The corporation statutes do not contain a similar restriction on a shareholder’s creditor. Therefore, a shareholder’s judgment creditor may attach the shareholder’s stock and receive all of the shareholder’s rights, including the right to vote on directors. If the shareholder was a majority shareholder, the creditor could even compel liquidation of the corporation.
7. Elimination of fiduciary duties
As persons in control of the property of others, directors, managers, and managing members are fiduciaries. As such, they owe fiduciary duties of care and loyalty.
Practice Pointer: The duty of care requires fiduciaries to be aware of what is going on with the business and to make informed decisions. The duty of loyalty mandates that the business entity’s best interests take precedence over any personal interests.
Corporations have a limited ability to eliminate their directors’ liability for breaches of fiduciary duty. The statutes provide they can eliminate monetary liability for the breach of the duty of care by so providing in the Articles of Incorporation. However, corporations cannot eliminate liability for a breach of the duty of loyalty, nor can they limit fiduciary duties in their bylaws.
Several LLC laws, however, state that whatever fiduciary duties a manager or managing member may have at law or in equity may be restricted or eliminated in the operating agreement.
In a corporation, the board of directors decides, in its discretion, if and when a dividend will be declared. The shareholders do not have a say in whether dividends will be paid. When a corporation pays a dividend, it distributes it to shareholders equally on a per-share basis. LLC members may also receive a dividend (or a “distribution,” as it is generally referred to in the statutes).

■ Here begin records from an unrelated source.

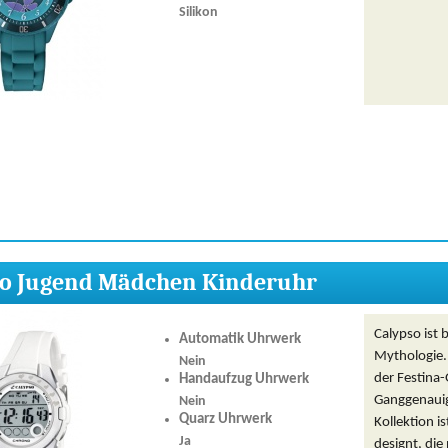
Silikon
so Jugend Mädchen Kinderuhr
Calypso ist 
Automatik Uhrwerk
Mythologie.
Nein
der Festina-
Handaufzug Uhrwerk
Ganggenauig
Nein
Quarz Uhrwerk
Kollektion i
Ja
designt, die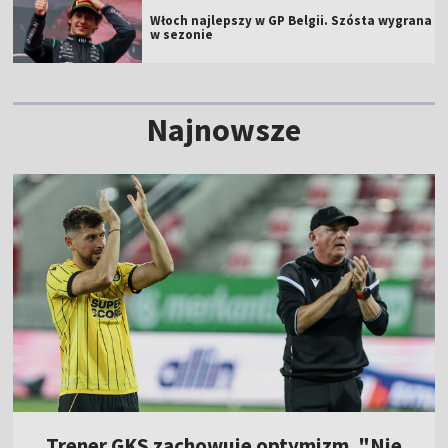
Włoch najlepszy w GP Belgii. Szósta wygrana
w sezonie
Najnowsze
Trener GKS zachowuje optymizm. "Nie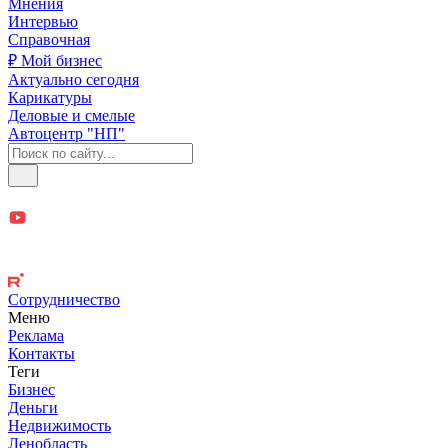
Мнения
Интервью
Справочная
₽ Мой бизнес
Актуально сегодня
Карикатуры
Деловые и смелые
Автоцентр "НП"
Сотрудничество
Меню
Реклама
Контакты
Теги
Бизнес
Деньги
Недвижимость
Ленобласть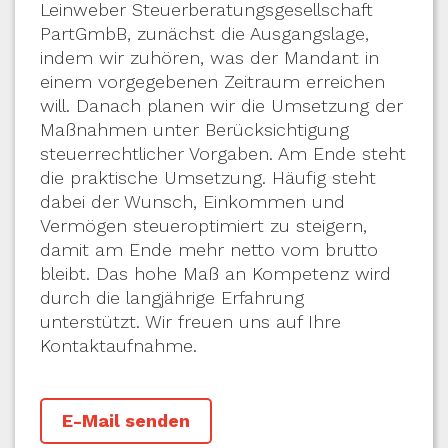
Leinweber Steuerberatungsgesellschaft
PartGmbB, zunächst die Ausgangslage,
indem wir zuhören, was der Mandant in
einem vorgegebenen Zeitraum erreichen
will. Danach planen wir die Umsetzung der
Maßnahmen unter Berücksichtigung
steuerrechtlicher Vorgaben. Am Ende steht
die praktische Umsetzung. Häufig steht
dabei der Wunsch, Einkommen und
Vermögen steueroptimiert zu steigern,
damit am Ende mehr netto vom brutto
bleibt. Das hohe Maß an Kompetenz wird
durch die langjährige Erfahrung
unterstützt. Wir freuen uns auf Ihre
Kontaktaufnahme.
E-Mail senden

However, members have to approve the issuance of dividends, unless their operating agreement denies them the right. Dividends (or distributions) may be allocated equally, based on the value of the member’s capital contributions, or split almost any other way the members choose.
9. Nonprofit entities
Nonprofit corporations usually may not incorporate under the business corporation act. Instead, most states have enacted a separate statute to govern nonprofits.
Fewer states have separate nonprofit LLC statutes. Instead, most LLC statutes state that an LLC can be formed for a for-profit or nonprofit purpose.

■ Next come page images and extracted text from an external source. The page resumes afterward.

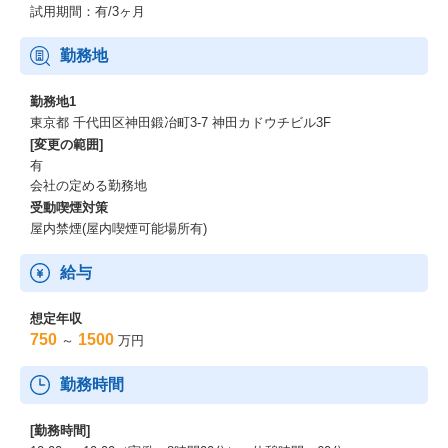
・お客様、PM、PDなどの各種ステークホルダーとコミュニケー
試用期間：有/3ヶ月
ションを取り、自律的に行動できる。
・フロントエンドからインフラまでフルスタックなスキルセット
勤務地
を保持し、要件定義からリリース後の運用までフルサイクルに対
応することができる。
勤務地1
・中長期的にプロダクトがスケールすることを想定し、スケーラ
東京都 千代田区神田鍛冶町3-7 神田カドウチビル3F
ビリティ、セキュリティ、可用性、信頼性を考慮したシステム設
[変更の範囲]
計ができる。
有
・ユニットテストやCI/CD戦略などを立案し、プロダクトを効率的
会社の定める勤務地
に保守・運用することができる。
受動喫煙対策
・ビジネスの障害になる技術的負債を認識し、適切なタイミング
屋内禁煙(屋内喫煙可能場所有)
で解消することができる。
・サービスチームのボトルネックを認識し、適切に解消すること
ができる。
給与
ノンデスクワーカーの才能を解き放つ
想定年収
750
1500
～
万円
カミナシでは「ノンデスクワーカーの才能を解き放つ」というミ
ッションのもと、現場で働く人々のポテンシャルを IT の力で最大
勤務時間
化し、ノンデスクワーカーが非効率から解き放たれた世界の実現
に取り組んでいます。
[勤務時間]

10. Consideration of stakeholder (non-owner) interests
Directors of corporations are obligated to act in the best interests of their shareholders. If they place the interests of non-shareholder stakeholders such as employees, customers, the community, environment or society over the shareholder’s interests they may be in breach of their duties. This has resulted in many states authorizing a new kind of for-profit corporation called a “benefit corporation”. In a benefit corporation the directors are required to consider the interests of various stakeholders in making decisions.

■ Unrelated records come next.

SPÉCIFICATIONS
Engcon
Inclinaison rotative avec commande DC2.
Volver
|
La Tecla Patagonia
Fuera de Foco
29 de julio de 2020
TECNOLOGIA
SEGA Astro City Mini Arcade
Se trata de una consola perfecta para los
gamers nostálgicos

LLCs are more flexible. The members may provide in the operating agreement that those managing the company must consider the interests of non-members. Nevertheless, some states authorize a benefit LLC, which is a for-profit LLC where the obligation to consider stakeholder interests is statutory rather than contractual.
Determining whether a corporation or a limited liability company is the more appropriate entity for a business venture can be difficult. It depends upon the type of business, the sources of financing, the owners’ long- and short-term goals, and many other factors.
Making the right choice also requires a solid understanding of what a corporation is and what an LLC is, how they are alike, and how they differ. Taxation is one area in which they differ.
However, there are significant nontax differences too. Business owners and their advisors should be aware of these differences in order to make the right choice.